Heterogeneous Hardware

Our research group concentrates on a variety of interesting problems in hardware architecture and programming environments for various processors. We perform research in the field of parallel processing, which covers the following tightly coupled areas:


1)        The processor architecture



We focus our research on topics such as: accelerators (GPUs, FPGAs and specialized processors like Intel ® Xeon Phi ™) and instruction set architectures (x86 microarchitecture extensions AVX, SSE). Recently, we have been particularly interested in the use of graphic cards for general-purpose computation also known as GPGPU. Historically, GPUs have used fixed-function logic to implement the graphics pipeline.
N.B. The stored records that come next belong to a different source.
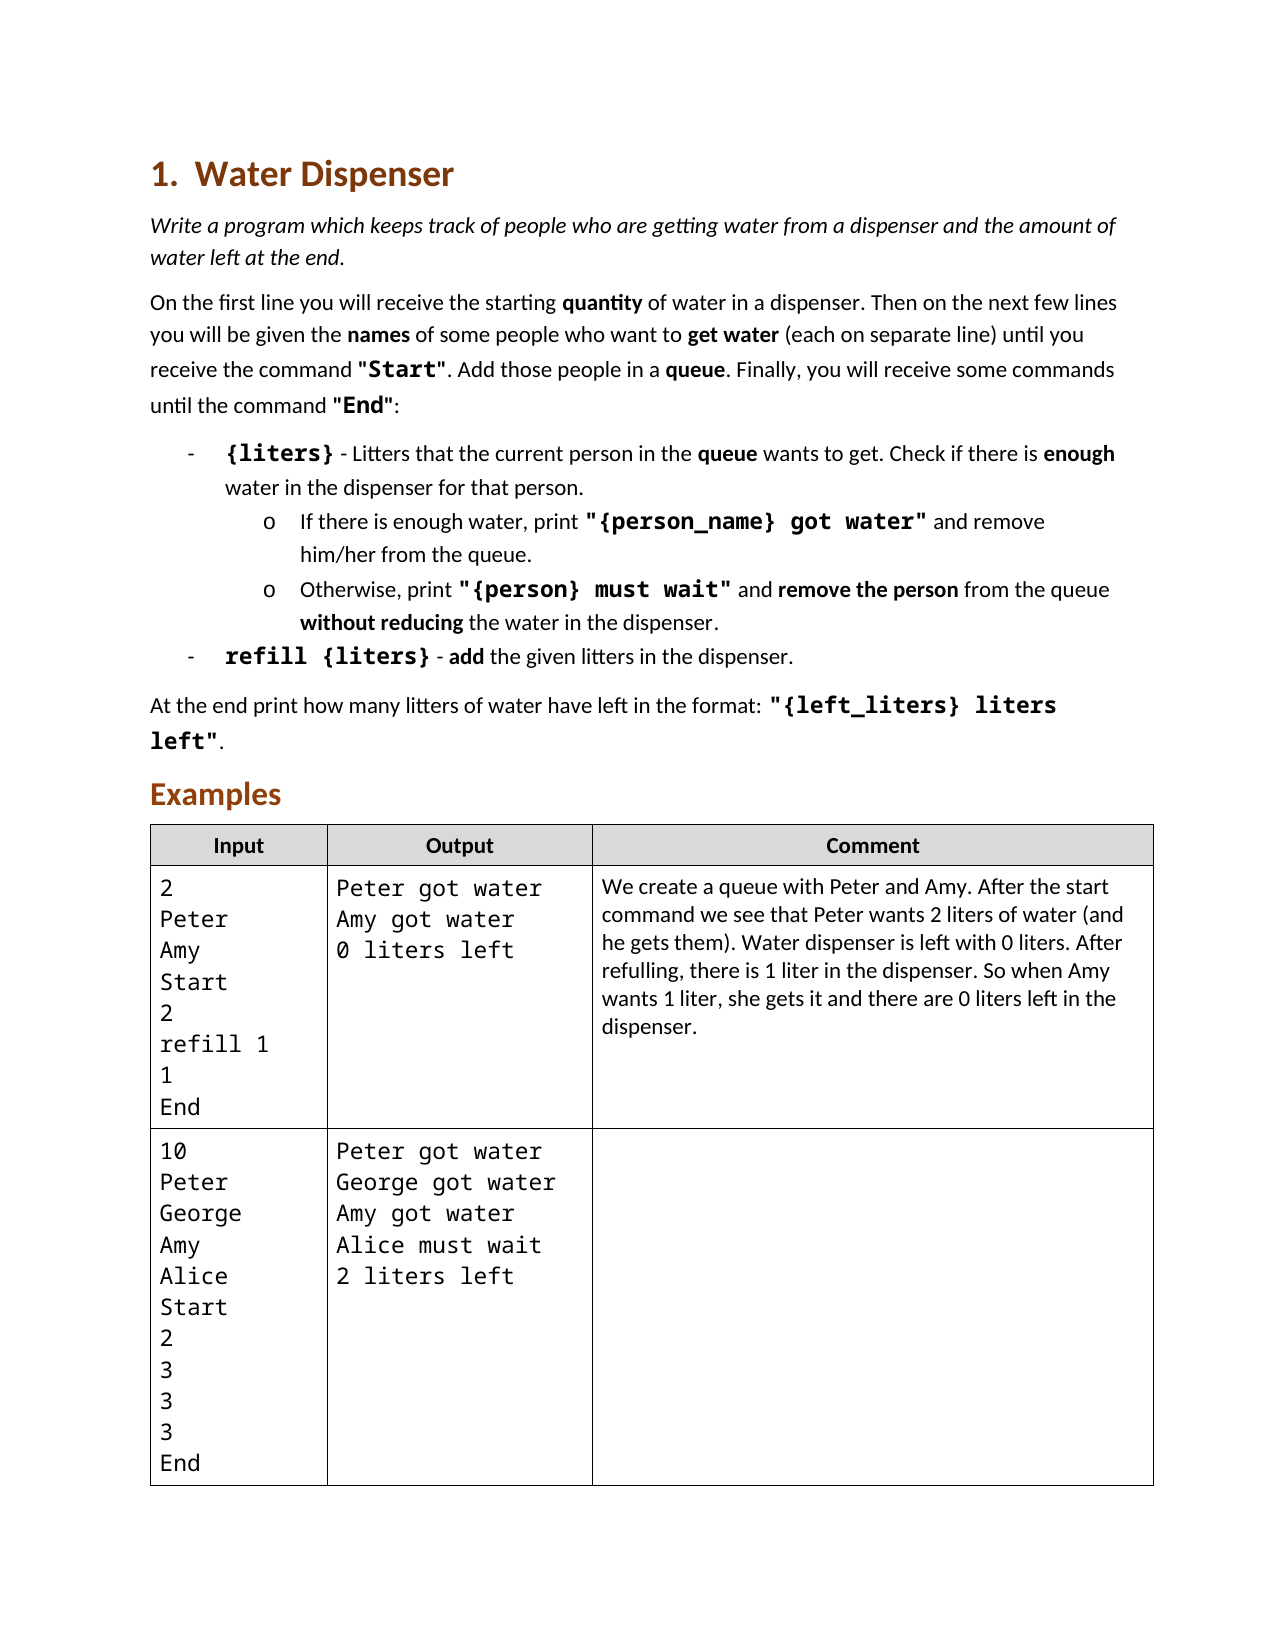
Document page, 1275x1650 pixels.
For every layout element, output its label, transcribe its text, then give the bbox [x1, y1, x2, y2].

list {liters} - Litters that the current person in the queue wants to get. Check if there is enough water in the dispenser for that person. [187, 437, 1125, 501]
text On the first line you will receive the starting quantity of water in a dispenser. Then on the next few lines you will be given the names of some people who want to get water (each on separate line) until you receive the command "Start". Add those people in a queue. Finally, you will receive some commands until the command "End": [150, 288, 1125, 420]
table_cell 10 Peter George Amy Alice Start 2 3 3 3 End [151, 1129, 327, 1484]
subtitle Water Dispenser [150, 150, 1125, 196]
table_cell Peter got water Amy got water 0 liters left [328, 866, 592, 1128]
table_header Input [151, 825, 327, 865]
list If there is enough water, print "{person_name} got water" and remove him/her from the queue. [262, 505, 1125, 568]
list Otherwise, print "{person} must wait" and remove the person from the queue without reducing the water in the dispenser. [262, 572, 1125, 636]
table_cell Peter got water George got water Amy got water Alice must wait 2 liters left [328, 1129, 592, 1484]
subtitle Examples [150, 773, 1125, 814]
list refill {liters} - add the given litters in the dispenser. [187, 640, 1125, 671]
table_cell We create a queue with Peter and Amy. After the start command we see that Peter wants 2 liters of water (and he gets them). Water dispenser is left with 0 liters. After refulling, there is 1 liter in the dispenser. So when Amy wants 1 liter, she gets it and there are 0 liters left in the dispenser. [593, 866, 1153, 1128]
table_cell 2 Peter Amy Start 2 refill 1 1 End [151, 866, 327, 1128]
text Write a program which keeps track of people who are getting water from a dispenser and the amount of water left at the end. [150, 211, 1125, 271]
text At the end print how many litters of water have left in the format: "{left_liters} liters left". [150, 689, 1125, 756]
table_header Output [328, 825, 592, 865]
table_header Comment [593, 825, 1153, 865]
table_cell [593, 1129, 1153, 1484]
However, the increasing demand for programmability from industry has led to easily programmable GPUs, that can be used to efficiently implement many algorithms.
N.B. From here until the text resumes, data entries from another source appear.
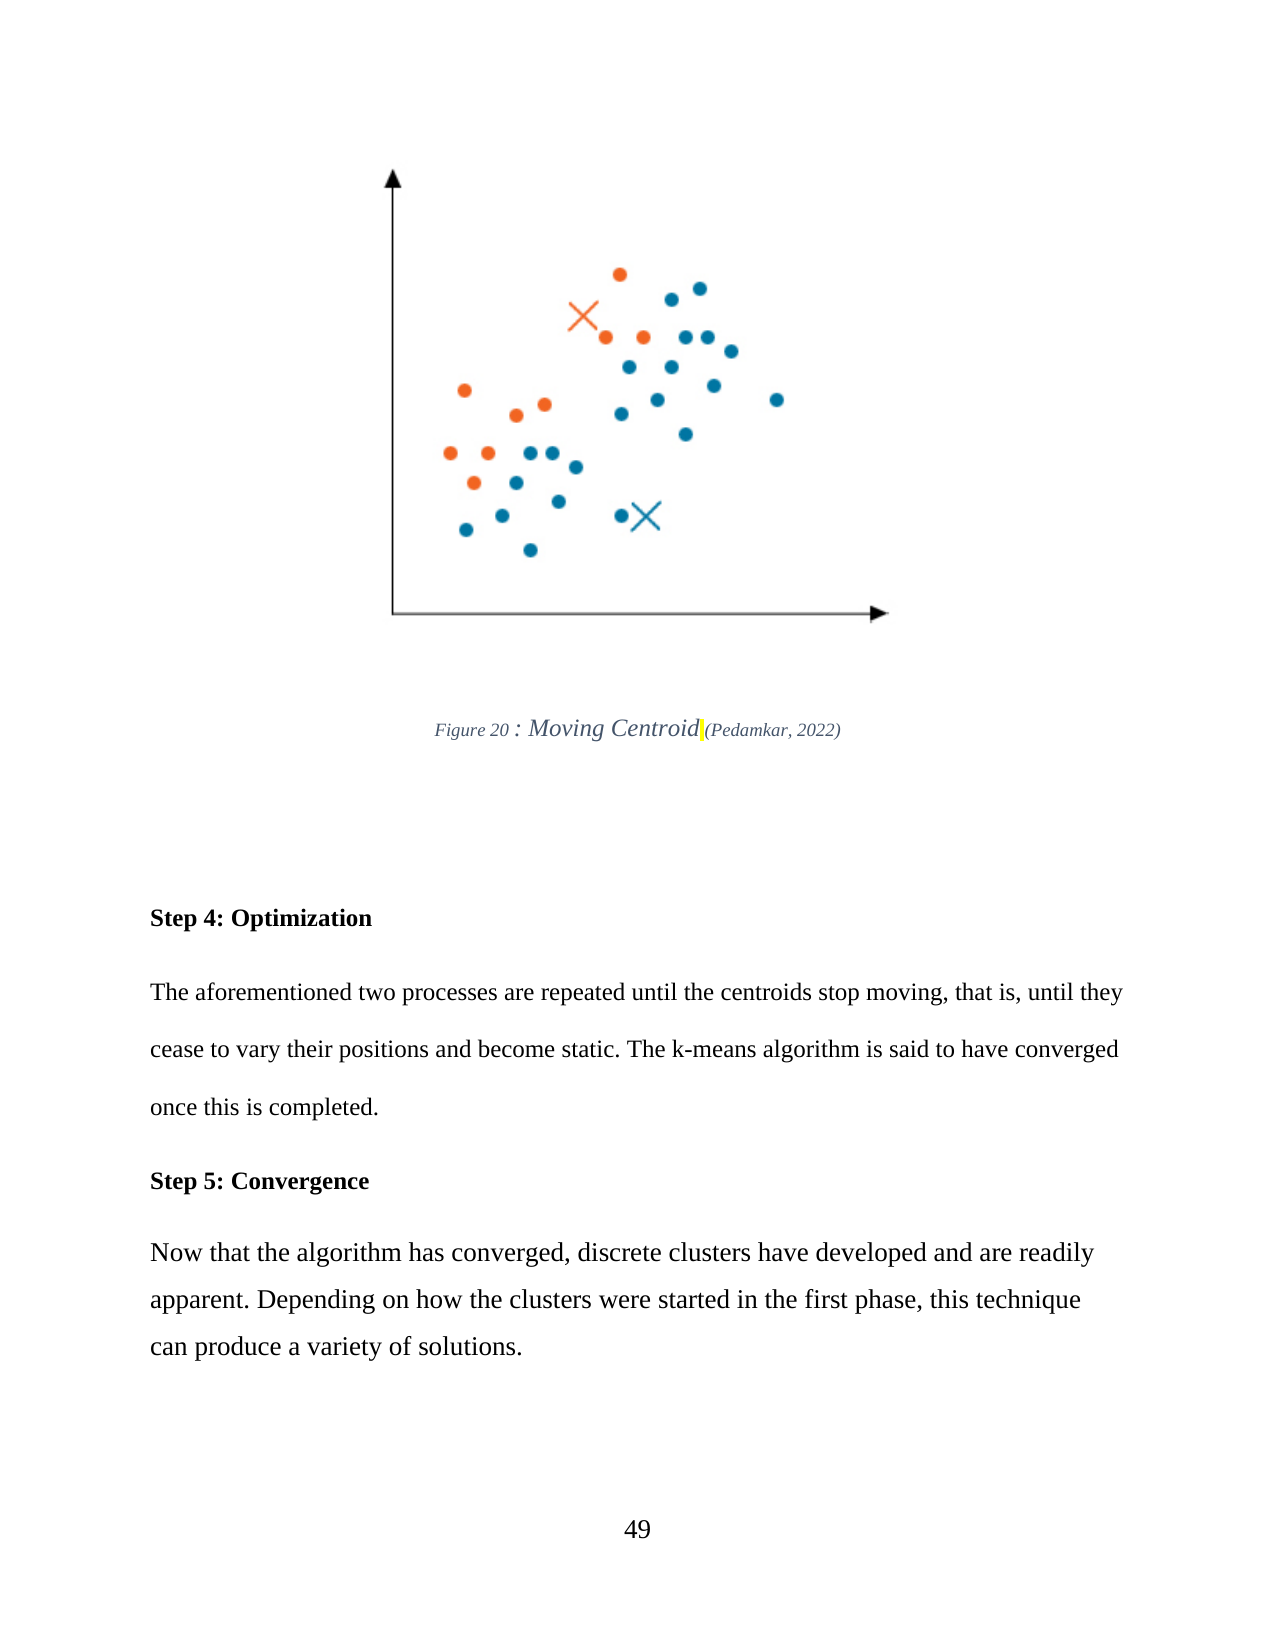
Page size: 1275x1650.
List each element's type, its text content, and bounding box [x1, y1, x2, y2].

subtitle The aforementioned two processes are repeated until the centroids stop moving, that is, until they cease to vary their positions and become static. The k-means algorithm is said to have converged once this is completed. [150, 977, 1125, 1121]
text Figure 20 : Moving Centroid [150, 713, 1125, 742]
picture [345, 150, 930, 650]
subtitle Step 5: Convergence [150, 1166, 1125, 1195]
subtitle Step 4: Optimization [150, 903, 1125, 932]
text Now that the algorithm has converged, discrete clusters have developed and are readily apparent. Depending on how the clusters were started in the first phase, this technique can produce a variety of solutions. [150, 1236, 1125, 1361]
2)        Architecture-aware mapping of applications


One of our major research efforts is the investigation of machine vision algorithms and data structures on various co-processor hardware. The variety of different platforms spans a wide spectrum of optimization methods and a large set of different algorithmic transformations. We investigate various optimization-transformation techniques to get most out of the hardware architecture. One piece of recent work concentrates on the parallel implementation of image feature extraction on GPUs and CPUs:

Konrad Moren, Diana Göhringer and Thomas Perschke, “Accelerating Local Feature Extraction using OpenCL on Heterogeneous Platforms”, DASIP 2014, Madrid, October 2014.


3)        The code analysis and tuning process for parallel architectures

The typical machine vision application consists of many separate tasks. The workload of those tasks can vary dramatically with algorithmic complexity and input size. From the programmer perspective, it is very difficult to map those tasks to different processor architectures. The problem which we are most interested in, is how to build an efficient runtime-system that has a high performance and automatically adapts to flexible hardware platforms. Within this field we are investigating programming environment-models like OpenCL, compilers and their suitability for accelerators.